I want to document my experience of pregnancy from the very start, but that’s going to have to wait. What’s on my heart right now is this sense of waiting and impending doom, and I feel like maybe that’s more common in pregnant ladies than we might think.
I have Hashimoto’s Thyroiditis, which means my thyroid doesn’t work well. It’s given me a host of issues to deal with over the past few years, but what weighs on me right now is that it increases your risk of miscarriage. When I was first confirmed pregnant, my TSH was 12. In the two times we’ve tested since then it’s dropped to 6 and stayed at 6, which are both bad, high numbers. Everyone wants it to drop under 2.

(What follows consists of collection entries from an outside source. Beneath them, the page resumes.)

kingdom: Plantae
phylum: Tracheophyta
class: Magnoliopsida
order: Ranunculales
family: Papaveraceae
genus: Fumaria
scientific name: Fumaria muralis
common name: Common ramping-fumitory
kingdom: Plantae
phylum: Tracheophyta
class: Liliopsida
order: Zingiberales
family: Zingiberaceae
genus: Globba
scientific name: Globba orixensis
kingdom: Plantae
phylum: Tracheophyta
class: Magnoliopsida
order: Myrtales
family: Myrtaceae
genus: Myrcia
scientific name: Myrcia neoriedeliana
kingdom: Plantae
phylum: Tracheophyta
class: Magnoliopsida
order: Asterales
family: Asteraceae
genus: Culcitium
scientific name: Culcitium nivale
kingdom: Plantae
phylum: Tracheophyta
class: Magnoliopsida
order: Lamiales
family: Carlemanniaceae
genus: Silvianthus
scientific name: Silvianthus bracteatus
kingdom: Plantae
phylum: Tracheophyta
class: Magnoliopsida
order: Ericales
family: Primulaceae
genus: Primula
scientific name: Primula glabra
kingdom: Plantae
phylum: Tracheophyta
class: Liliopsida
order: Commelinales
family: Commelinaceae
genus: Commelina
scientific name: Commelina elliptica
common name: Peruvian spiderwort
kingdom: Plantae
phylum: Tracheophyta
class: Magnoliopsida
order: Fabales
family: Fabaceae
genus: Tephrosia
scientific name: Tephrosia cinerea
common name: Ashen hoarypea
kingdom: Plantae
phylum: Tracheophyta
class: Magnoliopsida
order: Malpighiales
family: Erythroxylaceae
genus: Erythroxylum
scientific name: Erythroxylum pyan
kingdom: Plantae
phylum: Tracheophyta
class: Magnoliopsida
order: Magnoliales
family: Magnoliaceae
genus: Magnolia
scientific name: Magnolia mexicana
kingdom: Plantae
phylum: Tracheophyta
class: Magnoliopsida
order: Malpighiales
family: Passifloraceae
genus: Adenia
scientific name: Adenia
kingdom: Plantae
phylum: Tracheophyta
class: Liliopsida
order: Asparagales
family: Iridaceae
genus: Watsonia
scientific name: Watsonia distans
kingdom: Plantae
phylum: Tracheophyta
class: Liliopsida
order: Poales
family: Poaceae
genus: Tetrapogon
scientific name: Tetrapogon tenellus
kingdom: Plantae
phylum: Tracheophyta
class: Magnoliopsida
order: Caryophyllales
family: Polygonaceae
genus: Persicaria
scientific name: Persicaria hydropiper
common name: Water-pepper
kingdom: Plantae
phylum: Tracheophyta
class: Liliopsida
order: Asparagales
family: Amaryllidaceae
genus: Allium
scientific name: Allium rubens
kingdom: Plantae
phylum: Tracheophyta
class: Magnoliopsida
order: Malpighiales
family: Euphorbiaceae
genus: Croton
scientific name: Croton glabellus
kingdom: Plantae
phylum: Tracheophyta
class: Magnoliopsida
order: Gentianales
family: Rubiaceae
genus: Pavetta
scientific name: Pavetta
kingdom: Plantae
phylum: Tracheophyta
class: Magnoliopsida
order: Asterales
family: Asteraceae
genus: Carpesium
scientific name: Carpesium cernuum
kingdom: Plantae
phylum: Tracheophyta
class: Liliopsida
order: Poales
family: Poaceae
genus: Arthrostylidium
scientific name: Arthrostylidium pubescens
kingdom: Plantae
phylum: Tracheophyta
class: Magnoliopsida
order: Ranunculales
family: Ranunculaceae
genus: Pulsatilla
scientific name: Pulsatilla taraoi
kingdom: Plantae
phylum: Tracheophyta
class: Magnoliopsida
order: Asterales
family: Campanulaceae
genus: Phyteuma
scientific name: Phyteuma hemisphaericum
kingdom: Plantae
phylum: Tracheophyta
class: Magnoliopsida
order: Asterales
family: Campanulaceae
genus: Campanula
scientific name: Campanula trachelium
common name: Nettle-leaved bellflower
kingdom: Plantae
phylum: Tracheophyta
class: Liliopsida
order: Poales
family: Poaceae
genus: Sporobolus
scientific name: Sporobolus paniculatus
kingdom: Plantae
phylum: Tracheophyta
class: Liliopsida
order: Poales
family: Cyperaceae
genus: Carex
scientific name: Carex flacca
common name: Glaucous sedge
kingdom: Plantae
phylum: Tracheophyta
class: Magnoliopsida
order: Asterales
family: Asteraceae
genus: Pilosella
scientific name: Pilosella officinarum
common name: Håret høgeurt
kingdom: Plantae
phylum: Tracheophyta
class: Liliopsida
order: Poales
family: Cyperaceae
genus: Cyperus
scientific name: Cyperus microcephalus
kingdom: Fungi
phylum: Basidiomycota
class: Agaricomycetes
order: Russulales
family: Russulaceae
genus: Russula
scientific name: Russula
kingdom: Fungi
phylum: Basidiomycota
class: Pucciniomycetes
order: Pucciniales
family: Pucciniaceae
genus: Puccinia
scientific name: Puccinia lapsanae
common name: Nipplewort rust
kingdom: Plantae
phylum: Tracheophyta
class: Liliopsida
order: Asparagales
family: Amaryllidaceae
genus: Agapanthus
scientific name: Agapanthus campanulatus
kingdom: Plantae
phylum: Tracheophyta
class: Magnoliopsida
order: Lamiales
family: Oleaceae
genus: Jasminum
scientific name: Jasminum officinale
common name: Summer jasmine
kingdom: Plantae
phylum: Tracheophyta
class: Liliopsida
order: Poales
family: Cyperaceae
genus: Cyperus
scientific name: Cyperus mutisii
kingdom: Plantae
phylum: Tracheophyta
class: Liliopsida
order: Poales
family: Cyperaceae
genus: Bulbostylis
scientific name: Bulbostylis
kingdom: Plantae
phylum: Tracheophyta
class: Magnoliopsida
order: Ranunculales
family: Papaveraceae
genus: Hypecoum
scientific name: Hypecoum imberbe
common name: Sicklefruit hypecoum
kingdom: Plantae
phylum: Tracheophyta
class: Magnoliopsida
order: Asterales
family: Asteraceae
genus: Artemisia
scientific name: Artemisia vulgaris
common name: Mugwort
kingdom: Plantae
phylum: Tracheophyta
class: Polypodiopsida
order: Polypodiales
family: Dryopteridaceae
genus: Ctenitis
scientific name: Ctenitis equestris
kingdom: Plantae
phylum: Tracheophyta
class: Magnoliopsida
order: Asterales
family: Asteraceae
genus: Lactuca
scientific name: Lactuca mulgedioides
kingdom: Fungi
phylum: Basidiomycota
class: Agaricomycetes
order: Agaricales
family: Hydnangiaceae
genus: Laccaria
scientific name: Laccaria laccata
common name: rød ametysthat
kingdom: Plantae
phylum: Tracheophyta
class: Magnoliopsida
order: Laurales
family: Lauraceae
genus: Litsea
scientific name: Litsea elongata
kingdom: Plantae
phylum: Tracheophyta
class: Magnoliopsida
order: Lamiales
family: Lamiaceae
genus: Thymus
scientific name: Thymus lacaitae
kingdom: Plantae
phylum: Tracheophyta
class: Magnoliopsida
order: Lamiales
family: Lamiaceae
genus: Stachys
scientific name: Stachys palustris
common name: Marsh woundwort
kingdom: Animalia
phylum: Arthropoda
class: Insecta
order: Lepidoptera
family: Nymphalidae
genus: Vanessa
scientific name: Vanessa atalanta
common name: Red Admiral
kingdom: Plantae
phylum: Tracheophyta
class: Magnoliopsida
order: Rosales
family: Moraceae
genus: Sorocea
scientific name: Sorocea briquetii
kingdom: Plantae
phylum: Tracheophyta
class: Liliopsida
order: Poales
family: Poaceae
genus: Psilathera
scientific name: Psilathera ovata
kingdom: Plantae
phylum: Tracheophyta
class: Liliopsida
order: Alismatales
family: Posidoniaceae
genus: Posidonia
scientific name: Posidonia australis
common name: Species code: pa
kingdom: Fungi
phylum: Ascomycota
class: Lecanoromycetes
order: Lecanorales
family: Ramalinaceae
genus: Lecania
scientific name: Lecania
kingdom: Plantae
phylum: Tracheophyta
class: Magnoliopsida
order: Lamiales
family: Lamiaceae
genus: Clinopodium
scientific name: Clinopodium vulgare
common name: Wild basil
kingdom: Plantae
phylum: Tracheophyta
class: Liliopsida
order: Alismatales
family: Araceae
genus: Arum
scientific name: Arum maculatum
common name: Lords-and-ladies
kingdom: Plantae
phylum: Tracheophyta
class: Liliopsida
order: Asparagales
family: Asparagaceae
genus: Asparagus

I’m also low-progesterone (possibly a complication of HT). That means I get a big shot of hormone in my butt cheek twice per week, and I’m also taking daily suppositories. It’s hard not to feel like a science experiment or a medical emergency that might end in heartache any day now.
Spoiler alert: I’m still pregnant right now.
But. The fear that this isn’t going to work out, that I am now 10 weeks and “it’s going to happen or not in the next 2 weeks,” or “it could happen at any time after that” is unbearable sometimes. It makes it hard to “glow,” or to share the news without wanting to cry and give tons of disclaimers. Or do anything much but stare at things and try to reason this out with God.
It’s also become a spiritual thing that I hope someone can help me with:
- I know God works all things for good
- But the “good” is really, really painful sometimes
- I’m afraid of the “good” that would come from a miscarriage
That’s what’s on my mind when I’m crying on the couch each evening, and what I’m asking the trees and clouds when I amble outside and pretend to get a little sunshine in the morning. When I can’t work, that’s what’s on my mind, too.
(Don’t get me started on work. The freelancer mid-life crisis is in full swing.)
So, yes, another life experience is on its way, fraught with opportunities to “let go and let God,” try to give up control, try to accept that I’m not in control of anything, try to accept that everything that happens will be good. But I feel a little like a traitor or a fake to be terrified of that good and anxious of when it’s going to strike.